What you basically want is the alpha to be a probability that a pixel is opaque. I would do it like this:

float random = tex2D(g_dissolvemap_sampler, a_texcoord0).r;
if(alpha < random)

You can also use alpha-to-coverage, which will basically accomplish the same thing using a tiled screen-space dither pattern instead of a pure random pattern. You can also  encode a set of dither patterns directly into a texture, and then lookup into that texture based on screen position and alpha value.

#5074361 Global illumination techniques

Posted by on 01 July 2013 - 01:09 AM

I believe that voxel cone tracing is state of the art if you want to do real time GI. I think Crytek and Unreal 4 have it, though I'm not sure if anybody's shipped an actual game with it yet.


Epic has since moved away from it, they're using pre-baked lightmaps and specular probes now. Crytek was using an entirely different technique (Cascaded Light Propogation Volumes) which has a different set of tradeoffs. They shipped it for the PC version of Crysis 2 but not the console version, and I'm not sure if they used it in Crysis 3.

#5074359 Decals with deferred renderer

Posted by on 01 July 2013 - 01:04 AM

DX10 feature level requires full, independent blending support for multiple render targets. So any DX10-capable GPU should support blending and color write control for MRT's, assuming that the driver enables it for D3D9.

#5074208 Global illumination techniques

Posted by on 30 June 2013 - 12:45 PM

Just about all games with GI bake it to lightmaps, and this includes The Last of Us (although The Last of Us does have dynamic GI from your flashlight that's only enabled in a few indoor locations).
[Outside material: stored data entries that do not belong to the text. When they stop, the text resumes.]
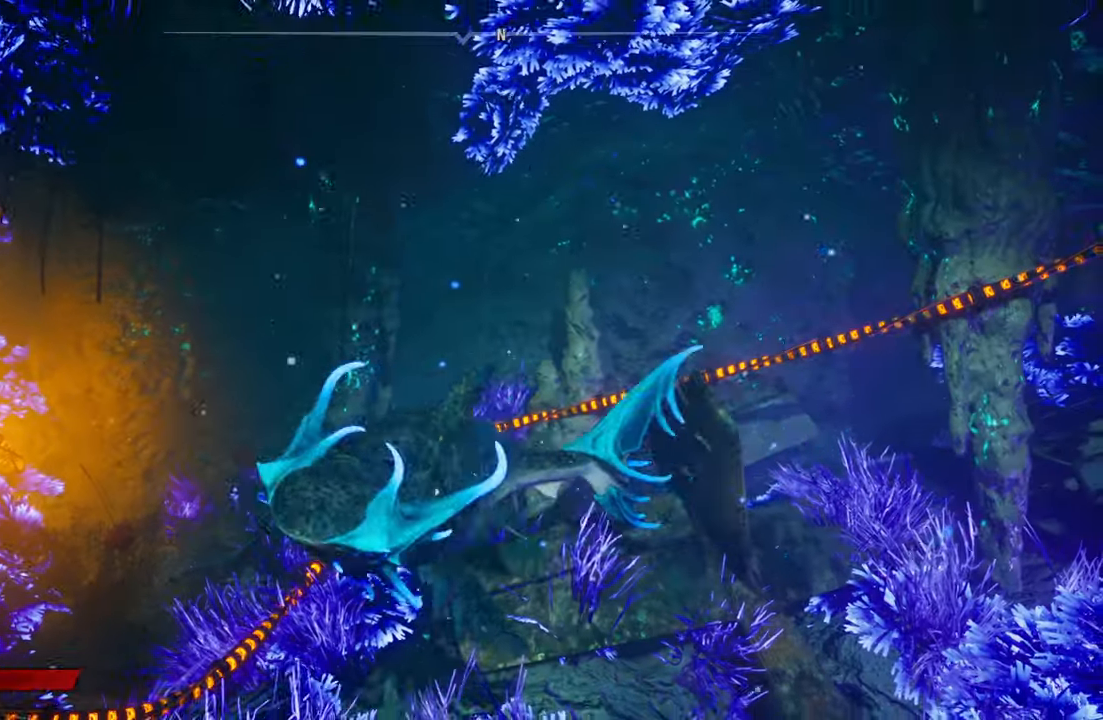
{"buttons": [], "left_stick": "center", "right_stick": "center", "events": [[20, "left_stick", "right"], [240, "left_stick", "center"]]}
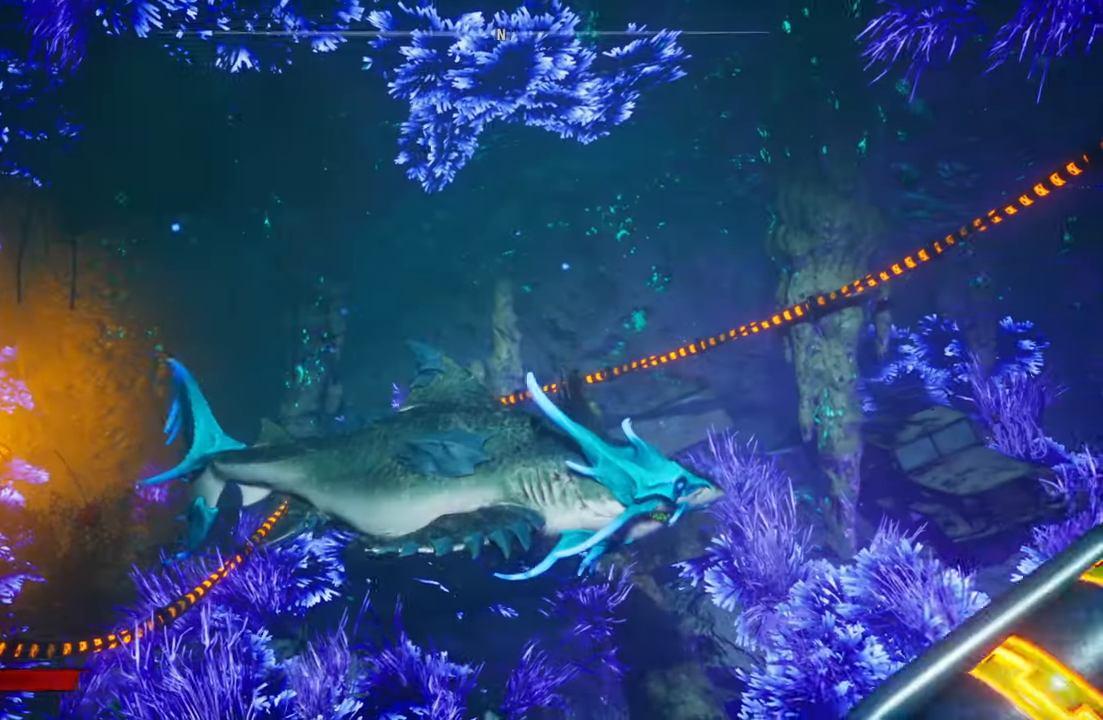
{"buttons": [], "left_stick": "down", "right_stick": "center", "events": [[120, "right_stick", "right"], [260, "left_stick", "down-left"], [340, "right_stick", "center"], [500, "left_stick", "down"]]}
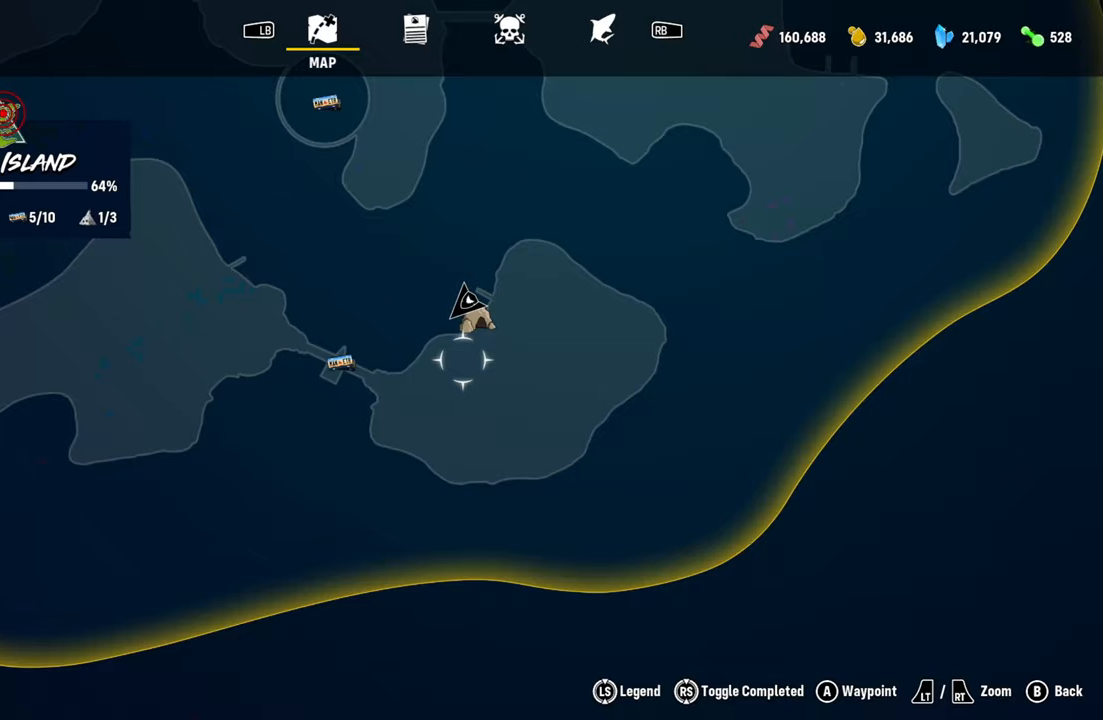
{"buttons": [], "left_stick": "down-left", "right_stick": "center", "events": [[40, "left_stick", "center"], [360, "left_stick", "down-left"]]}
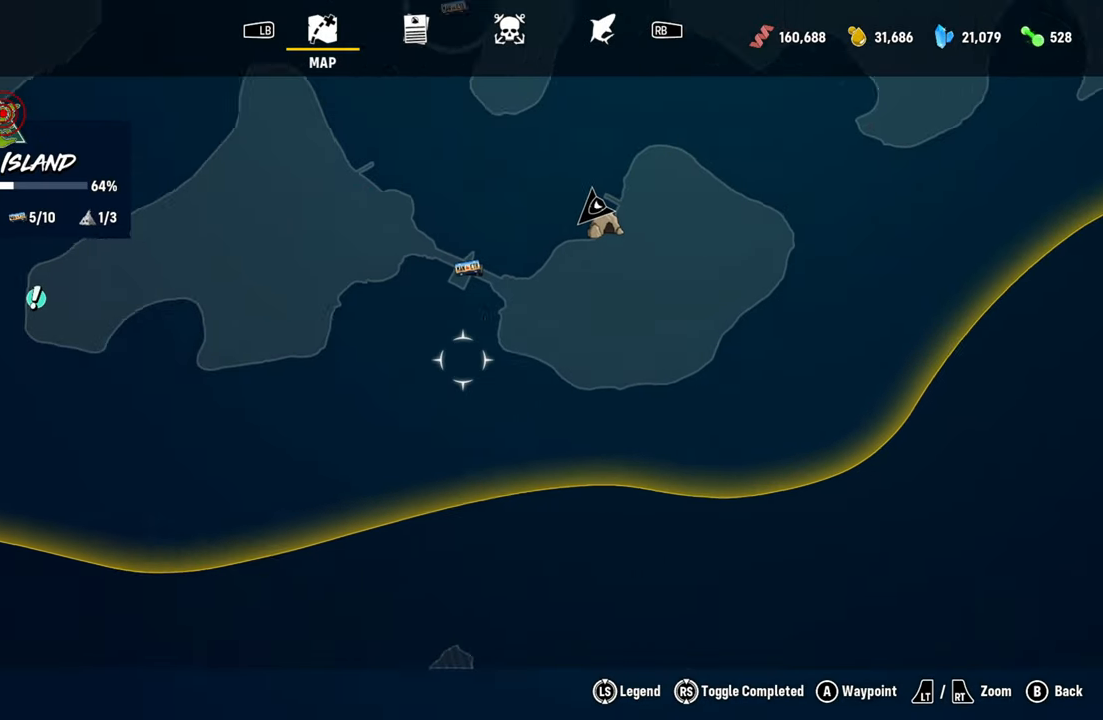
{"buttons": [], "left_stick": "down-left", "right_stick": "center", "events": [[300, "left_stick", "up-left"], [440, "left_stick", "down-left"]]}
Very few games have a runtime GI component, since existing techniques are typically expensive and don't end up looking as good as a static-baked result. Some games with deferred renderers try to get away with no GI at all, and just use some runtime or baked AO combined with lots of artist-placed "bounce lights" or "ambient lights" that try to fake GI.
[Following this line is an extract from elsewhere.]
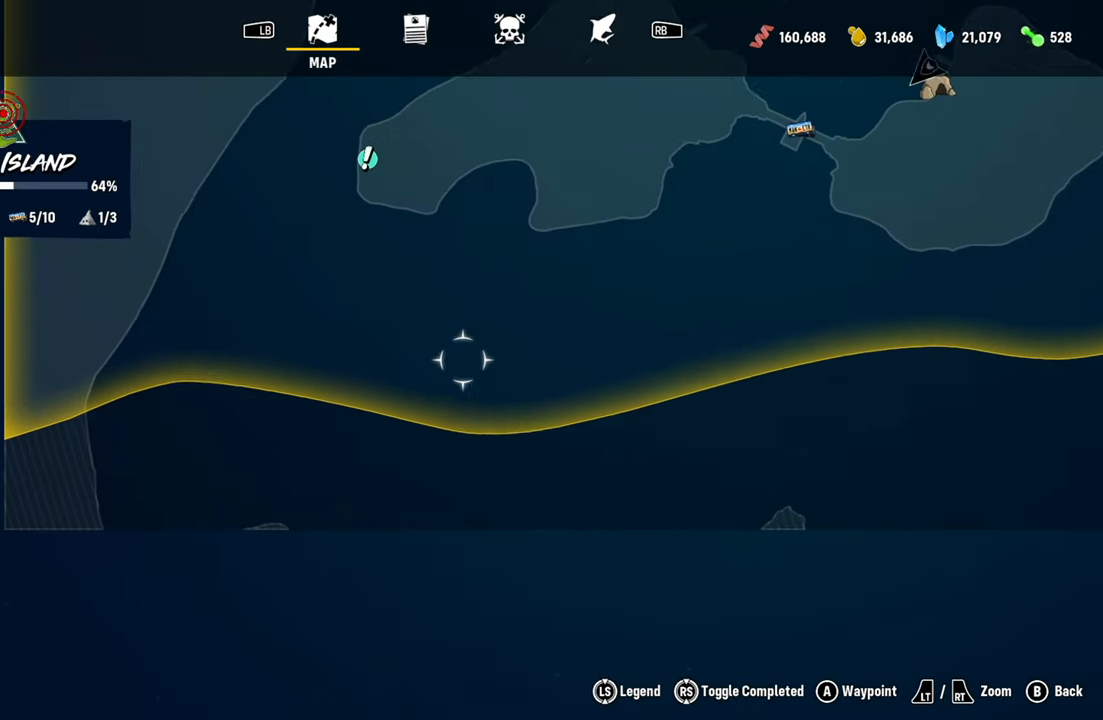
{"buttons": [], "left_stick": "center", "right_stick": "center", "events": [[80, "left_stick", "up-left"], [380, "left_stick", "center"]]}
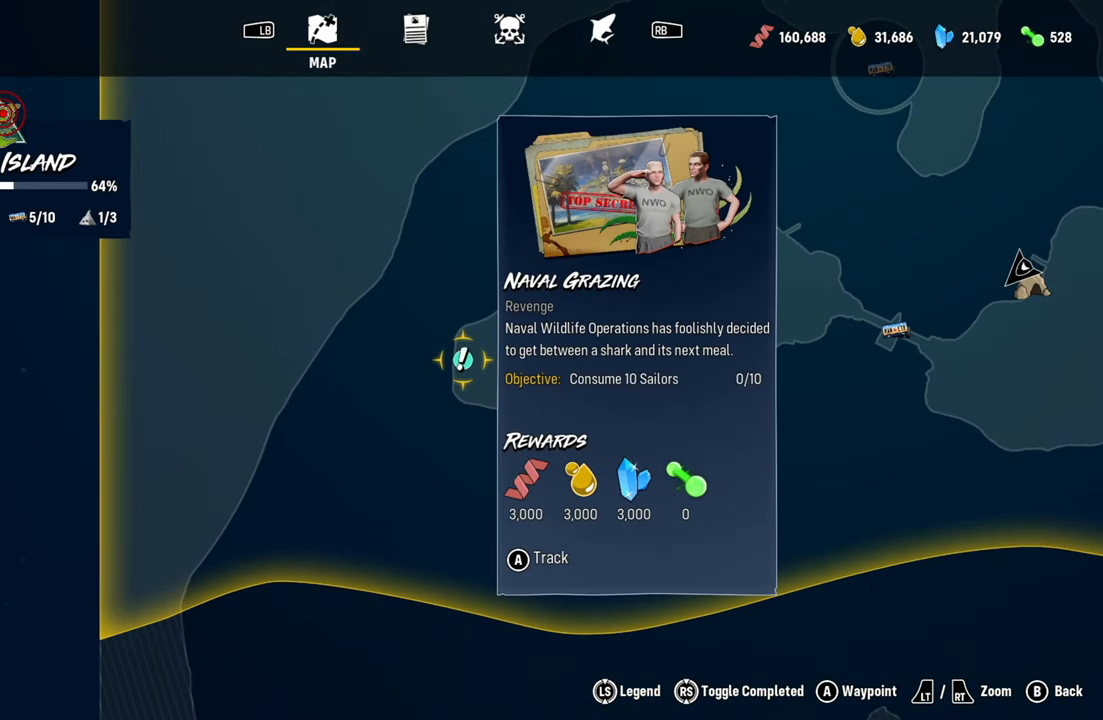
{"buttons": [], "left_stick": "center", "right_stick": "center", "events": []}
#5073153 So, Direct3D 11.2 is coming :O

Posted by on 27 June 2013 - 12:19 AM

Input assembler moved completely into the vertex shader.  You bind resources of pretty much any type to the vertex shader, access them directly via texture look-ups.  Would make things a lot simpler and more flexible IMHO.  Granted you sort-of can do this already, but I'd be nice if the GPUs/drivers were optimized for it.
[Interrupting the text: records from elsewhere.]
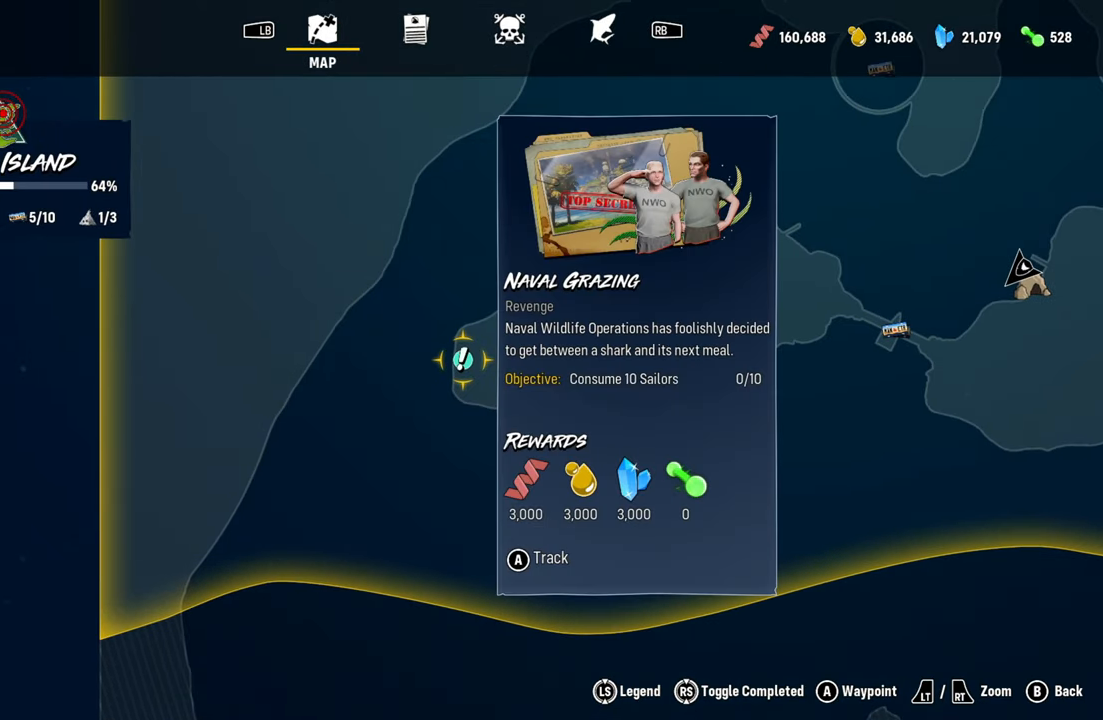
{"buttons": [], "left_stick": "center", "right_stick": "center", "events": []}
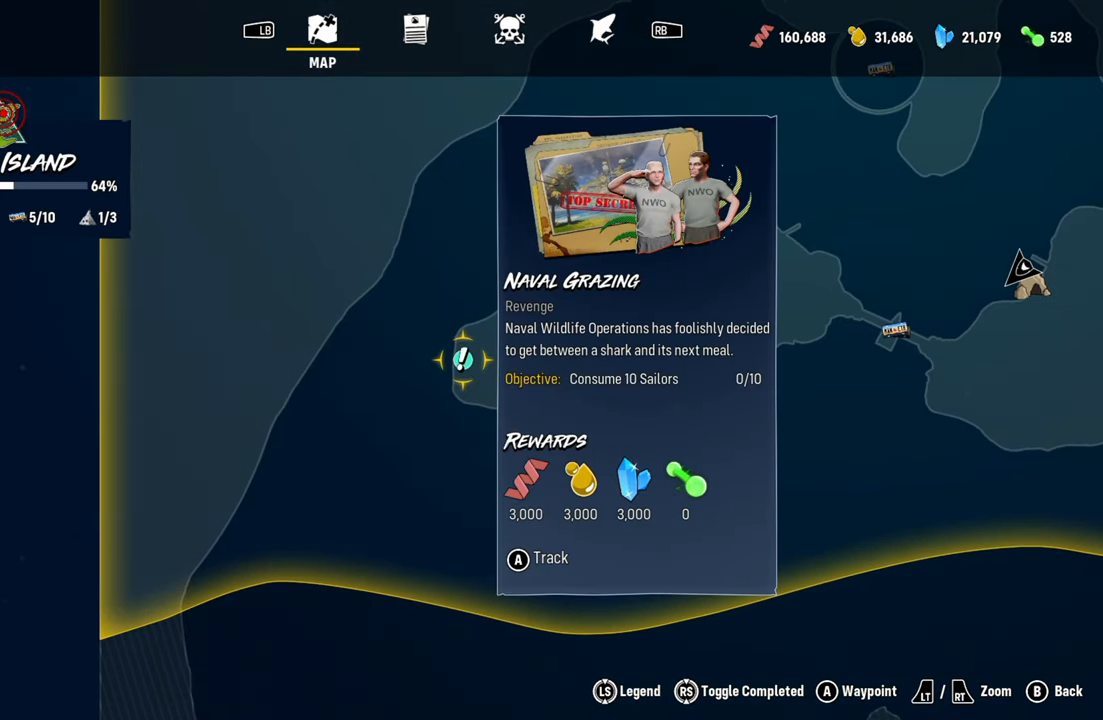
{"buttons": [], "left_stick": "center", "right_stick": "center", "events": []}
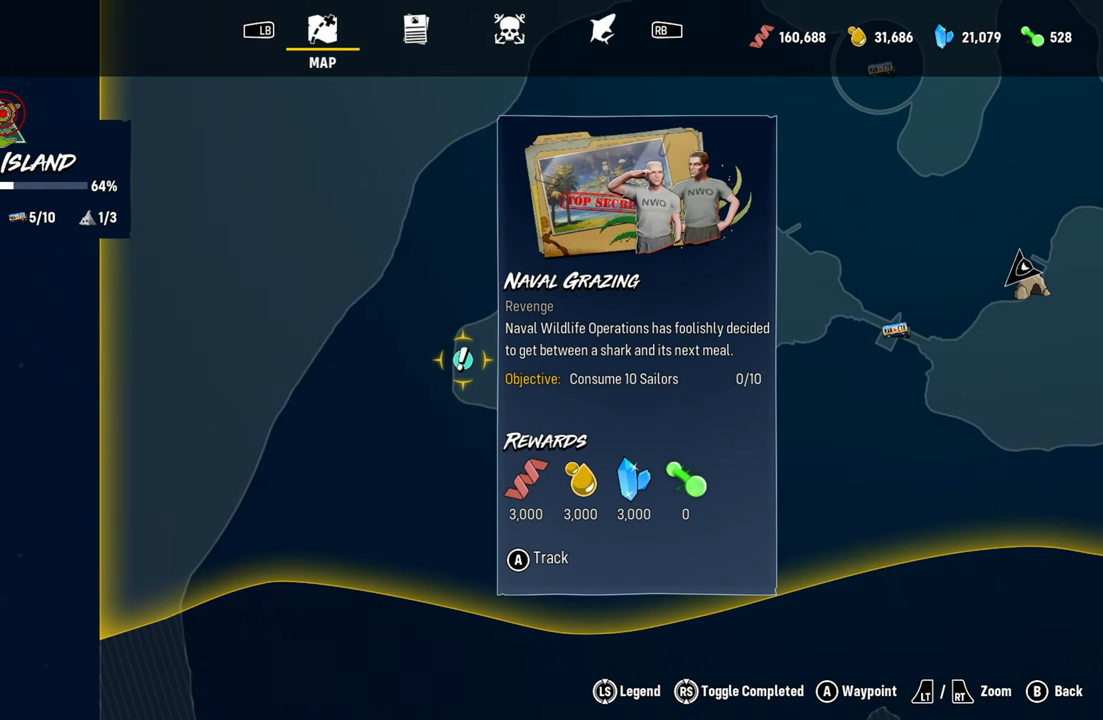
{"buttons": [], "left_stick": "center", "right_stick": "center", "events": []}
GPU's already work this way. The driver generates a small bit of shader code that runs before the vertex shader (AMD calls it a fetch shader), and all it does is load data out of the vertex buffer and dump it into registers. If you did it all yourself in the vertex shader there's not really reason for it to be any slower.


Depth/stencil/blend stage moved completely into the pixel shader.  Sort of like UAVs but not necessarily with the ability to do 'scatter' operations.  Could be exposed by allowing 'SV_Target0', 'SV_Target1' ect... to be read and write.  So initially its loaded with the value of the target, and it can be read, compared, operated on, and then if necessary written.


Programmable blending isn't happening without completely changing the way desktop GPU's handle pixel shader writes. TBDR's can do it since they work with an on-chip cache, but they can't really do arbitrary numbers of render targets.

Doing depth/stencil in the pixel shader deprives you of a major optimization opportunity. It would be like always writing to SV_Depth.

#5072884 DX11 - Multiple Render Targets

Posted by on 25 June 2013 - 06:09 PM

Use PIX or VS 2012 Graphics Debugger to inspect device state at the time of the draw call, it will tell you what render targets are currently bound.

#5072305 about Shader Arrays, Reflection and BindCount

Posted by on 23 June 2013 - 02:14 PM

Arrays of textures in shaders are really just a syntactical convenience, the underlying shader assembly doesn't actually have any support for them so the compiler just turns the array into N separate resource bindings. So it doesn't surprise me that the reflection interface would report it as N separate resource bindings, since that's essentially how you have to treat it on the C++ side of things.

It does seem weird that the BIND_DESC structure has a BindCount fieldthat suggests it would be used for cases like these, but I suppose it doesn't actually work that way. I wonder if that field actually gets used for anything.